[[ LISTED ENTRIES, beginning ]]

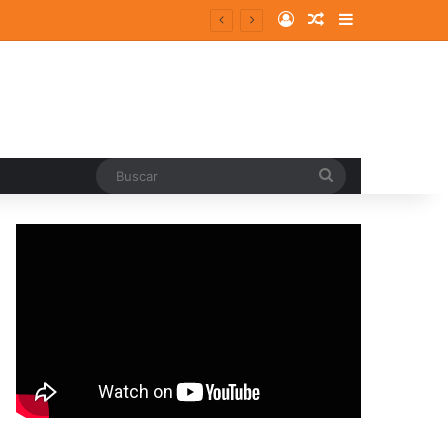
Log In
Random Article
Sidebar
Buscar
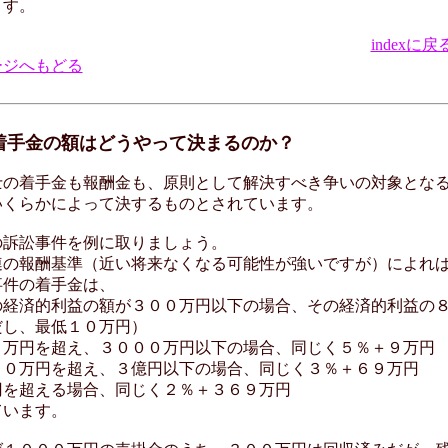
ます。
indexに戻
ージへもどる
 着手金の額はどうやって決まるのか？
の着手金も報酬金も、原則として解決すべき争いの対象とな
いくらかによって決するものとされています。
訴訟事件を例に取りましょう。
の報酬基準（近い将来なくなる可能性が強いですが）によれ
事件の着手金は、
経済的利益の額が３００万円以下の場合、その経済的利益の
し、最低１０万円）
万円を超え、３０００万円以下の場合、同じく５％＋９万円
０万円を超え、３億円以下の場合、同じく３％＋６９万円
を超える場合、同じく２％＋３６９万円
ています。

[[ LISTED ENTRIES, end ]]

[PROMPT]
Please transcribe only the portion of the material that starts at the line containing "着手金の額はどうやって決まるのか？" and runs through its last line, inclusive, exactly as given.

[COMPLETED TASK]
 着手金の額はどうやって決まるのか？
の着手金も報酬金も、原則として解決すべき争いの対象とな
いくらかによって決するものとされています。
訴訟事件を例に取りましょう。
の報酬基準（近い将来なくなる可能性が強いですが）によれ
事件の着手金は、
経済的利益の額が３００万円以下の場合、その経済的利益の
し、最低１０万円）
万円を超え、３０００万円以下の場合、同じく５％＋９万円
０万円を超え、３億円以下の場合、同じく３％＋６９万円
を超える場合、同じく２％＋３６９万円
ています。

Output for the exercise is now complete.